# Job:
An exact copy of every entry is required, minus the pictures.

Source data
= Beginning of Section =
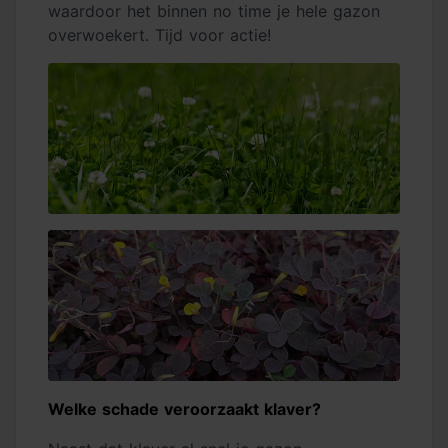
waardoor het binnen no time je hele gazon
overwoekert. Tijd voor actie!
Welke schade veroorzaakt klaver?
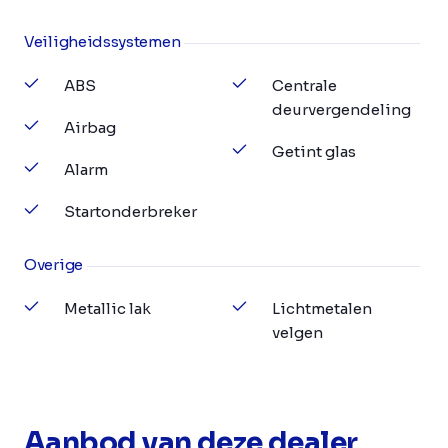
Veiligheidssystemen
ABS
Centrale
deurvergendeling
Airbag
Getint glas
Alarm
Startonderbreker
Overige
Metallic lak
Lichtmetalen
velgen
Aanbod van deze dealer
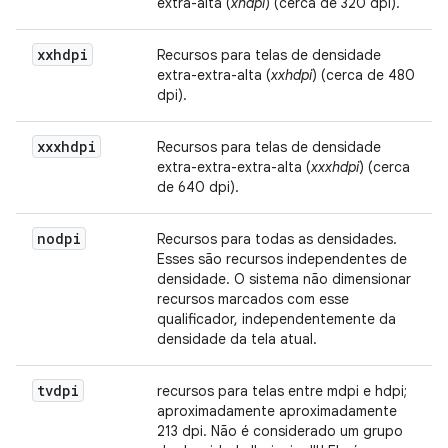
extra-alta (
xhdpi
) (cerca de 320 dpi).
xxhdpi
Recursos para telas de densidade
extra-extra-alta (
xxhdpi
) (cerca de 480
dpi).
xxxhdpi
Recursos para telas de densidade
extra-extra-extra-alta (
xxxhdpi
) (cerca
de 640 dpi).
nodpi
Recursos para todas as densidades.
Esses são recursos independentes de
densidade. O sistema não dimensionar
recursos marcados com esse
qualificador, independentemente da
densidade da tela atual.
tvdpi
recursos para telas entre mdpi e hdpi;
aproximadamente aproximadamente
213 dpi. Não é considerado um grupo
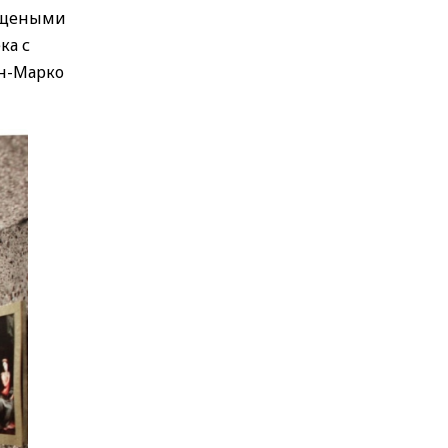
мощеными
ка с
ан-Марко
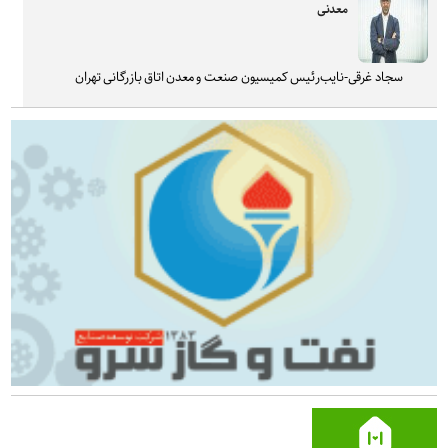
معدنی
سجاد غرقی-نایب‌رئیس کمیسیون صنعت و معدن اتاق بازرگانی تهران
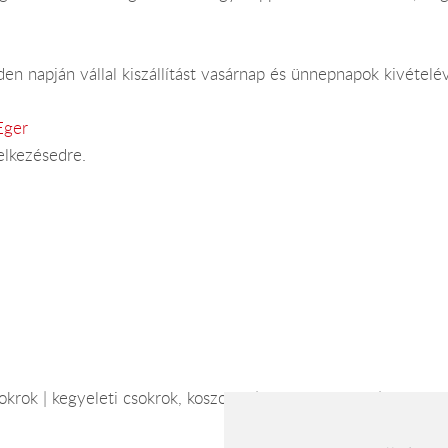
n napján vállal kiszállítást vasárnap és ünnepnapok kivételév
Eger
elkezésedre.
rok | kegyeleti csokrok, koszorúk | ajándéktárgyak | nemzetköz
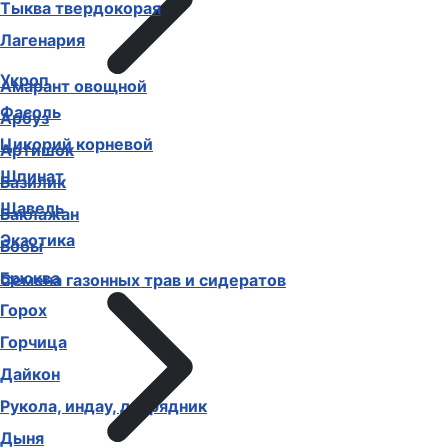
Тыква твердокорая
Лагенария
Укроп
Амарант овощной
Фасоль
Арбуз
Цикорий корневой
Артишок
Шпинат
Базилик
Щавель
Баклажан
Экзотика
Бобы
Брюква
Семена газонных трав и сидератов
Горох
Горчица
Дайкон
Рукола, индау, двурядник
Дыня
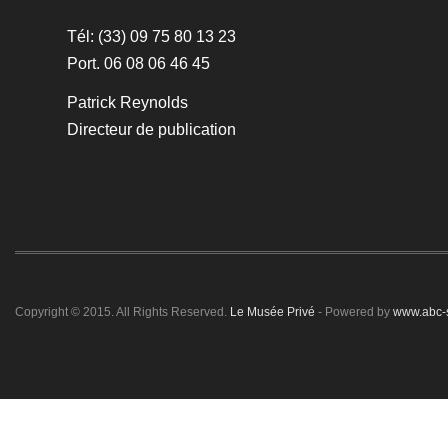
Tél: (33) 09 75 80 13 23
Port. 06 08 06 46 45
Patrick Reynolds
Directeur de publication
Copyright © 2015. All Rights Reserved.
Le Musée Privé
- Powered by
www.abc-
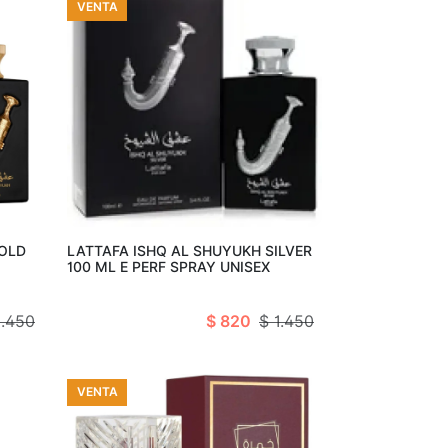
VENTA
arro
Añadir al carro
GOLD
LATTAFA ISHQ AL SHUYUKH SILVER
100 ML E PERF SPRAY UNISEX
1.450
$ 820
$ 1.450
VENTA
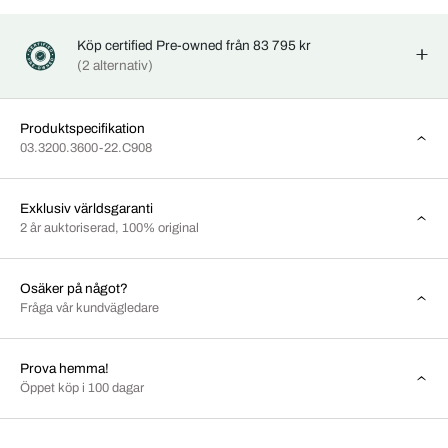
Köp certified Pre-owned från 83 795 kr
(2 alternativ)
Produktspecifikation
03.3200.3600-22.C908
Exklusiv världsgaranti
2 år auktoriserad, 100% original
Osäker på något?
Fråga vår kundvägledare
Prova hemma!
Öppet köp i 100 dagar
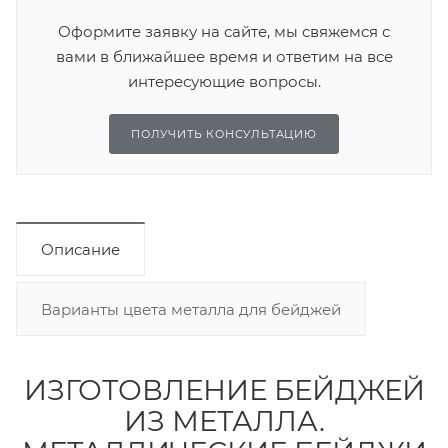
Оформите заявку на сайте, мы свяжемся с
вами в ближайшее время и ответим на все
интересующие вопросы.
ПОЛУЧИТЬ КОНСУЛЬТАЦИЮ
Описание
Варианты цвета металла для бейджей
ИЗГОТОВЛЕНИЕ БЕЙДЖЕЙ
ИЗ МЕТАЛЛА.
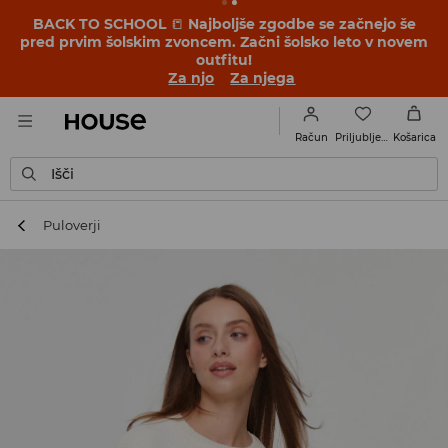
BACK TO SCHOOL
📒
Najboljše zgodbe se začnejo še
pred prvim šolskim zvoncem. Začni šolsko leto v novem
outfitu!
Za njo
Za njega
Priljubljene
Račun
Košarica
Išči
Puloverji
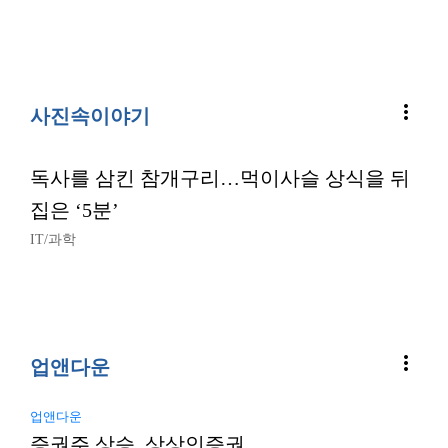
more_vert
사진속이야기
독사를 삼킨 참개구리…먹이사슬 상식을 뒤
집은 ‘5분’
IT/과학
more_vert
업앤다운
업앤다운
증권주 상승, 상상인증권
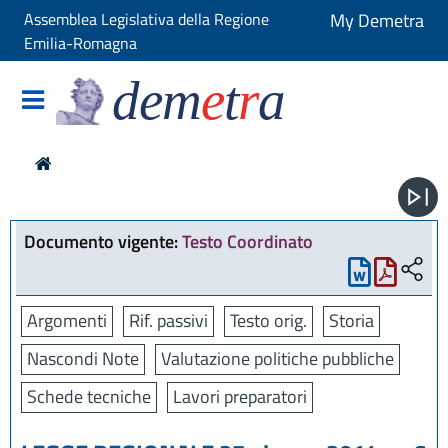
Assemblea Legislativa della Regione
My Demetra
Emilia-Romagna
dem
e
t
r
a
Documento vigente:
Testo Coordinato
Argomenti
Rif. passivi
Testo orig.
Storia
Nascondi Note
Valutazione politiche pubbliche
Schede tecniche
Lavori preparatori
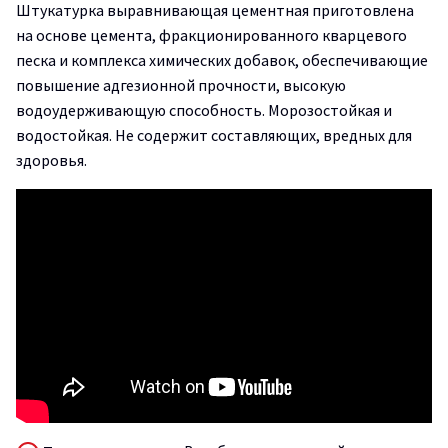
Штукатурка выравнивающая цементная приготовлена
на основе цемента, фракционированного кварцевого
песка и комплекса химических добавок, обеспечивающие
повышение адгезионной прочности, высокую
водоудерживающую способность. Морозостойкая и
водостойкая. Не содержит составляющих, вредных для
здоровья.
= End of Section =
# Task output:
waardoor het binnen no time je hele gazon
overwoekert. Tijd voor actie!
Welke schade veroorzaakt klaver?
Veiligheidssystemen
ABS
Centrale
deurvergendeling
Airbag
Getint glas
Alarm
Startonderbreker
Overige
Metallic lak
Lichtmetalen
velgen
Aanbod van deze dealer
extra-alta (
xhdpi
) (cerca de 320 dpi).
xxhdpi
Recursos para telas de densidade
extra-extra-alta (
xxhdpi
) (cerca de 480
dpi).
xxxhdpi
Recursos para telas de densidade
extra-extra-extra-alta (
xxxhdpi
) (cerca
de 640 dpi).
nodpi
Recursos para todas as densidades.
Esses são recursos independentes de
densidade. O sistema não dimensionar
recursos marcados com esse
qualificador, independentemente da
densidade da tela atual.
tvdpi
recursos para telas entre mdpi e hdpi;
aproximadamente aproximadamente
213 dpi. Não é considerado um grupo
мощеными
ка с
ан-Марко
معدنی
سجاد غرقی-نایب‌رئیس کمیسیون صنعت و معدن اتاق بازرگانی تهران
n napján vállal kiszállítást vasárnap és ünnepnapok kivételév
Eger
elkezésedre.
rok | kegyeleti csokrok, koszorúk | ajándéktárgyak | nemzetköz
Тыква твердокорая
Лагенария
Укроп
Амарант овощной
Фасоль
Арбуз
Цикорий корневой
Артишок
Шпинат
Базилик
Щавель
Баклажан
Экзотика
Бобы
Брюква
Семена газонных трав и сидератов
Горох
Горчица
Дайкон
Рукола, индау, двурядник
Дыня
Tél: (33) 09 75 80 13 23
Port. 06 08 06 46 45
Patrick Reynolds
Directeur de publication
Copyright © 2015. All Rights Reserved.
Le Musée Privé
- Powered by
www.abc-
VENTA
arro
Añadir al carro
GOLD
LATTAFA ISHQ AL SHUYUKH SILVER
100 ML E PERF SPRAY UNISEX
1.450
$ 820
$ 1.450
VENTA
Köp certified Pre-owned från 83 795 kr
(2 alternativ)
Produktspecifikation
03.3200.3600-22.C908
Exklusiv världsgaranti
2 år auktoriserad, 100% original
Osäker på något?
Fråga vår kundvägledare
Prova hemma!
Öppet köp i 100 dagar
Оформите заявку на сайте, мы свяжемся с
вами в ближайшее время и ответим на все
интересующие вопросы.
ПОЛУЧИТЬ КОНСУЛЬТАЦИЮ
Описание
Варианты цвета металла для бейджей
ИЗГОТОВЛЕНИЕ БЕЙДЖЕЙ
ИЗ МЕТАЛЛА.
BACK TO SCHOOL
📒
Najboljše zgodbe se začnejo še
pred prvim šolskim zvoncem. Začni šolsko leto v novem
outfitu!
Za njo
Za njega
Priljubljene
Račun
Košarica
Išči
Puloverji
more_vert
사진속이야기
독사를 삼킨 참개구리…먹이사슬 상식을 뒤
집은 ‘5분’
IT/과학
more_vert
업앤다운
업앤다운
증권주 상승, 상상인증권
Assemblea Legislativa della Regione
My Demetra
Emilia-Romagna
dem
e
t
r
a
Documento vigente:
Testo Coordinato
Argomenti
Rif. passivi
Testo orig.
Storia
Nascondi Note
Valutazione politiche pubbliche
Schede tecniche
Lavori preparatori
Штукатурка выравнивающая цементная приготовлена
на основе цемента, фракционированного кварцевого
песка и комплекса химических добавок, обеспечивающие
повышение адгезионной прочности, высокую
водоудерживающую способность. Морозостойкая и
водостойкая. Не содержит составляющих, вредных для
здоровья.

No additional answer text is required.